● WHAT THE TASK ASKS
Return every line from the one with "67 | 18 | 584 |" through the one with "38 | 6 | 39 |", inclusive, exactly as it appears below.

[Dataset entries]

== Segment start ==

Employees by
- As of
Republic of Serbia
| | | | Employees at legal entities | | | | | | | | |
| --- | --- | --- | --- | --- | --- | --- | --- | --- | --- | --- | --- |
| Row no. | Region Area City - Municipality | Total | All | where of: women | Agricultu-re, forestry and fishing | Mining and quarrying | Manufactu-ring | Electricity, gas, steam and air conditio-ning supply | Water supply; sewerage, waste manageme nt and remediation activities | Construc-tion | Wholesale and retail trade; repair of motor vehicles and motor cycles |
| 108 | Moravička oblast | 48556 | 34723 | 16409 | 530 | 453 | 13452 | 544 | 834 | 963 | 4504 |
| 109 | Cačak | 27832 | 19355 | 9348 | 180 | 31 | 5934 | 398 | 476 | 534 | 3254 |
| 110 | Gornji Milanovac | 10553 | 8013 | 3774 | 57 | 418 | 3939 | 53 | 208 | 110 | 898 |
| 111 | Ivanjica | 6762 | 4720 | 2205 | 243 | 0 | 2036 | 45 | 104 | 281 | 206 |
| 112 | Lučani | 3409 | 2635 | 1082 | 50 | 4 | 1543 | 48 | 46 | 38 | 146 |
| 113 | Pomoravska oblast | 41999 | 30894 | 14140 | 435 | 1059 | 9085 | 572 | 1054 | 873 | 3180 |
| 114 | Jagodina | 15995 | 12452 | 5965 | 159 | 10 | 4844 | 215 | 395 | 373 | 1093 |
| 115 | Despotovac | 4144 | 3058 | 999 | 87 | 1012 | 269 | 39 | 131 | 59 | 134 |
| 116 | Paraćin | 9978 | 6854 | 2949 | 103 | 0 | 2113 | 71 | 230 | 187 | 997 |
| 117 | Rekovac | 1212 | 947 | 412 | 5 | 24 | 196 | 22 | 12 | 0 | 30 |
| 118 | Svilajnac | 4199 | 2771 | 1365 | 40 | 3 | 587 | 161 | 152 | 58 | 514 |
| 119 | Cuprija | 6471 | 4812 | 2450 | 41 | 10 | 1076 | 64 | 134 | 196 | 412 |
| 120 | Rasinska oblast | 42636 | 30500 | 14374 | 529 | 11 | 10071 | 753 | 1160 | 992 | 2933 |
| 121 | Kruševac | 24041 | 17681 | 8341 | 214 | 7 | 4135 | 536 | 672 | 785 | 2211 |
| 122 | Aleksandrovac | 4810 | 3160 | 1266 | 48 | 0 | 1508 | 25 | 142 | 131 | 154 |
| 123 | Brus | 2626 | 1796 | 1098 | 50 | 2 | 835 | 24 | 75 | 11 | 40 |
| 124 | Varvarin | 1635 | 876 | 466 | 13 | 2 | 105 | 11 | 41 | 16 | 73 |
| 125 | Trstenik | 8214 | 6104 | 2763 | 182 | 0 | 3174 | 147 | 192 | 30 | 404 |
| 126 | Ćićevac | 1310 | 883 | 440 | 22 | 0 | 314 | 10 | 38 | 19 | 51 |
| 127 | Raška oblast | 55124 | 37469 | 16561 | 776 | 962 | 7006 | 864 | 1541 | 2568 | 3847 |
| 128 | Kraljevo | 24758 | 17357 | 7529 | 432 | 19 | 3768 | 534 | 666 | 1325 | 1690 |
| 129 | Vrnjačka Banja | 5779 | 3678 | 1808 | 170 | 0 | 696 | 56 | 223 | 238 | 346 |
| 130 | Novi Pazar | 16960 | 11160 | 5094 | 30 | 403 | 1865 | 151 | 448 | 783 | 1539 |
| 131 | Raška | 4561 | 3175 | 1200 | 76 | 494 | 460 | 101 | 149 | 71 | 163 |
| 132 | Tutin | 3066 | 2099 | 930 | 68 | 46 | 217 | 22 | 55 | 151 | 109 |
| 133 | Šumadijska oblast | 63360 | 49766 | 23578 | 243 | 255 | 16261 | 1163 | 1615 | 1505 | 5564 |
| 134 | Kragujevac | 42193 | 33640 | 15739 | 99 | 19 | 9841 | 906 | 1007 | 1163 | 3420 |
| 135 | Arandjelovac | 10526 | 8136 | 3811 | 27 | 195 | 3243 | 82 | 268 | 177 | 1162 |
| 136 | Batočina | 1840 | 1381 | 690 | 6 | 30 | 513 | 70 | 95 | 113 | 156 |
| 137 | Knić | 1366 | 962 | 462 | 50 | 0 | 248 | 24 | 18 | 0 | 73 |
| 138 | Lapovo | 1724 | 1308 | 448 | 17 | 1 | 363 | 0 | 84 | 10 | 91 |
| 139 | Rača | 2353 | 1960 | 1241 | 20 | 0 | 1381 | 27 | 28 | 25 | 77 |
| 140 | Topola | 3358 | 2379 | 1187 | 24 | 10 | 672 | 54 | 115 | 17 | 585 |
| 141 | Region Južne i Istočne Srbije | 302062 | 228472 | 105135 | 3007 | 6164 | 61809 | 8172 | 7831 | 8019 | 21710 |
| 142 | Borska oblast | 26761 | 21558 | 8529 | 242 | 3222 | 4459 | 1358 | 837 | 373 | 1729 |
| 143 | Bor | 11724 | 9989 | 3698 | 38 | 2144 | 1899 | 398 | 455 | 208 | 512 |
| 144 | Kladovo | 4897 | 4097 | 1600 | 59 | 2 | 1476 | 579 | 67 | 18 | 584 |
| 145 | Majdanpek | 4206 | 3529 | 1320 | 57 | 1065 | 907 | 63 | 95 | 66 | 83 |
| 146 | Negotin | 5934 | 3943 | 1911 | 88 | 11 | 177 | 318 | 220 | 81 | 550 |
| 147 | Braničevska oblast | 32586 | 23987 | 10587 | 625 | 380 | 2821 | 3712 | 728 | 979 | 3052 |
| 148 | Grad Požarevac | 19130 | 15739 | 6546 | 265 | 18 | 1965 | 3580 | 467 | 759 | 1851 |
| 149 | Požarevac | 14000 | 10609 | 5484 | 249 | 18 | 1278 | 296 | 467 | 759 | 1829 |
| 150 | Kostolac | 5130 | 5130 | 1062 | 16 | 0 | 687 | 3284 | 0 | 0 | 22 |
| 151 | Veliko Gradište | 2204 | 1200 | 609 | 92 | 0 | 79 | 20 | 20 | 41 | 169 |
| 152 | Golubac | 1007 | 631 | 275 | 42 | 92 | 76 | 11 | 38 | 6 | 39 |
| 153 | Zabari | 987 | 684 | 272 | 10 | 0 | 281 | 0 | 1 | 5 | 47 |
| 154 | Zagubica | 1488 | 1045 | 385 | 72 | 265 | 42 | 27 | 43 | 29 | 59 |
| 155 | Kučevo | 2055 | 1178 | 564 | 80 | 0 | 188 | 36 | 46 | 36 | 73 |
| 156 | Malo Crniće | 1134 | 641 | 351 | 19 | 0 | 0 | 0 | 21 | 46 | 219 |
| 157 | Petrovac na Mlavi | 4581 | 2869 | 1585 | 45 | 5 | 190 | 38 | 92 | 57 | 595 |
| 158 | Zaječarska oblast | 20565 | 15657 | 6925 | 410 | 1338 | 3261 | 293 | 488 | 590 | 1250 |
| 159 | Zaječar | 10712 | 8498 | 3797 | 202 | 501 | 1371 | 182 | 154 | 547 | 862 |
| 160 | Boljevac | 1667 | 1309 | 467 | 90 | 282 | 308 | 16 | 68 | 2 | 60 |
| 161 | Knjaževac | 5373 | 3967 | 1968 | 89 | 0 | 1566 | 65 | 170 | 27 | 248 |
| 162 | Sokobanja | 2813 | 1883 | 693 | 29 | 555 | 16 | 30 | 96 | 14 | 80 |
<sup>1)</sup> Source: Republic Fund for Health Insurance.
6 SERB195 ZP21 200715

== Segment end ==

● EXPECTED OUTPUT
| 144 | Kladovo | 4897 | 4097 | 1600 | 59 | 2 | 1476 | 579 | 67 | 18 | 584 |
| 145 | Majdanpek | 4206 | 3529 | 1320 | 57 | 1065 | 907 | 63 | 95 | 66 | 83 |
| 146 | Negotin | 5934 | 3943 | 1911 | 88 | 11 | 177 | 318 | 220 | 81 | 550 |
| 147 | Braničevska oblast | 32586 | 23987 | 10587 | 625 | 380 | 2821 | 3712 | 728 | 979 | 3052 |
| 148 | Grad Požarevac | 19130 | 15739 | 6546 | 265 | 18 | 1965 | 3580 | 467 | 759 | 1851 |
| 149 | Požarevac | 14000 | 10609 | 5484 | 249 | 18 | 1278 | 296 | 467 | 759 | 1829 |
| 150 | Kostolac | 5130 | 5130 | 1062 | 16 | 0 | 687 | 3284 | 0 | 0 | 22 |
| 151 | Veliko Gradište | 2204 | 1200 | 609 | 92 | 0 | 79 | 20 | 20 | 41 | 169 |
| 152 | Golubac | 1007 | 631 | 275 | 42 | 92 | 76 | 11 | 38 | 6 | 39 |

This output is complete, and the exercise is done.